Франческо Ченчи, очень богатый и знатный житель Рима (он был графским бастардом, сыном прелата), имел роскошный дворец вблизи Еврейского квартала, много полезных знакомств, семерых детей от первого брака и норов изувера. Двоих сыновей он изгнал, двоих, как показало время — отравил, а дочерей нещадно избивал. Старшая, Антония, обратившись со слезной просьбой к Папе, спаслась: его святейшество сжалился над девушкой и выдал ее замуж, заставив графа Ченчи выплатить зятю приданое. Младшая, Беатриче, вместе с мачехой Лукрецией остались в заложниках одержимого бесом старика, который в отместку за бегство Антонии стал измываться над обеими так, как только приходило в его воспаленную голову, не позволяя им ступить и шагу из дома-крепости. Между прочим, за свои извращенные наклонности незаконный сын прелата в свое время трижды был заключен в тюрьму, но всякий раз получал высочайшее прощение и отпущение грехов, уплачивая папству по двести тысяч пиастров и по возвращении домой зверея все больше.
Может быть, не позволь он себе кровосмесительной связи с младшей дочерью, женщины терпели бы и еще, покуда он не убил бы какую-нибудь из них.

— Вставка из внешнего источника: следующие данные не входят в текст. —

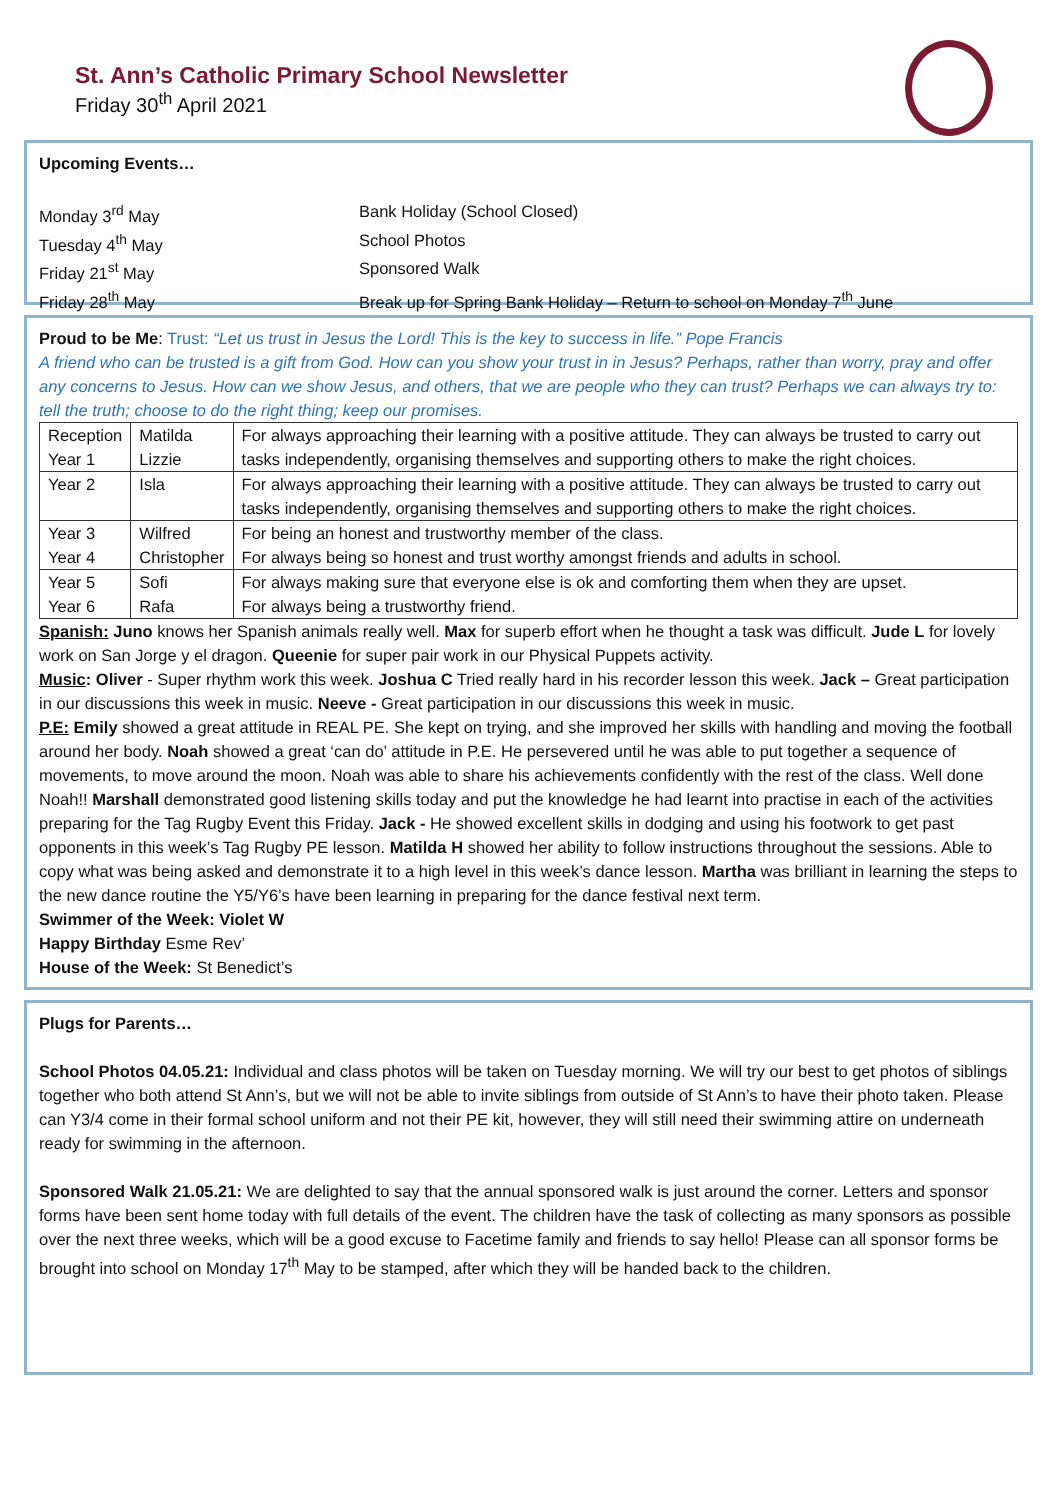St. Ann’s Catholic Primary School Newsletter
Friday 30<sup>th</sup> April 2021
Upcoming Events…
Monday 3<sup>rd</sup> May Bank Holiday (School Closed)
Tuesday 4<sup>th</sup> May School Photos
Friday 21<sup>st</sup> May Sponsored Walk
Friday 28<sup>th</sup> May Break up for Spring Bank Holiday – Return to school on Monday 7<sup>th</sup> June
Proud to be Me: Trust: “Let us trust in Jesus the Lord! This is the key to success in life.” Pope Francis
A friend who can be trusted is a gift from God. How can you show your trust in in Jesus? Perhaps, rather than worry, pray and offer any concerns to Jesus. How can we show Jesus, and others, that we are people who they can trust? Perhaps we can always try to: tell the truth; choose to do the right thing; keep our promises.
| Reception Year 1 | Matilda Lizzie | For always approaching their learning with a positive attitude. They can always be trusted to carry out tasks independently, organising themselves and supporting others to make the right choices. |
| Year 2 | Isla | For always approaching their learning with a positive attitude. They can always be trusted to carry out tasks independently, organising themselves and supporting others to make the right choices. |
| Year 3 Year 4 | Wilfred Christopher | For being an honest and trustworthy member of the class. For always being so honest and trust worthy amongst friends and adults in school. |
| Year 5 Year 6 | Sofi Rafa | For always making sure that everyone else is ok and comforting them when they are upset. For always being a trustworthy friend. |
Spanish: Juno knows her Spanish animals really well. Max for superb effort when he thought a task was difficult. Jude L for lovely work on San Jorge y el dragon. Queenie for super pair work in our Physical Puppets activity.
Music: Oliver - Super rhythm work this week. Joshua C Tried really hard in his recorder lesson this week. Jack – Great participation in our discussions this week in music. Neeve - Great participation in our discussions this week in music.
P.E: Emily showed a great attitude in REAL PE. She kept on trying, and she improved her skills with handling and moving the football around her body. Noah showed a great ‘can do’ attitude in P.E. He persevered until he was able to put together a sequence of movements, to move around the moon. Noah was able to share his achievements confidently with the rest of the class. Well done Noah!! Marshall demonstrated good listening skills today and put the knowledge he had learnt into practise in each of the activities preparing for the Tag Rugby Event this Friday. Jack - He showed excellent skills in dodging and using his footwork to get past opponents in this week’s Tag Rugby PE lesson. Matilda H showed her ability to follow instructions throughout the sessions. Able to copy what was being asked and demonstrate it to a high level in this week’s dance lesson. Martha was brilliant in learning the steps to the new dance routine the Y5/Y6’s have been learning in preparing for the dance festival next term.
Swimmer of the Week: Violet W
Happy Birthday Esme Rev’
House of the Week: St Benedict’s
Plugs for Parents…
School Photos 04.05.21: Individual and class photos will be taken on Tuesday morning. We will try our best to get photos of siblings together who both attend St Ann’s, but we will not be able to invite siblings from outside of St Ann’s to have their photo taken. Please can Y3/4 come in their formal school uniform and not their PE kit, however, they will still need their swimming attire on underneath ready for swimming in the afternoon.
Sponsored Walk 21.05.21: We are delighted to say that the annual sponsored walk is just around the corner. Letters and sponsor forms have been sent home today with full details of the event. The children have the task of collecting as many sponsors as possible over the next three weeks, which will be a good excuse to Facetime family and friends to say hello! Please can all sponsor forms be brought into school on Monday 17<sup>th</sup> May to be stamped, after which they will be handed back to the children.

Но неоднократные изнасилования и нежелание Климента VIII помочь девушке в ответ на обращения, которые она, рискуя, тайно отправляла понтифику, послужили причиной преступного сговора: Беатриче, Лукреция и пятнадцатилетний Бернардо Ченчи, сын Франческо, до которого старик к тому времени еще не добрался, решились убить главу семейства. Однако спрятать затем все следы у них не получилось, и их заключили под стражу, подвергли страшным пыткам и все-таки вытянули признание.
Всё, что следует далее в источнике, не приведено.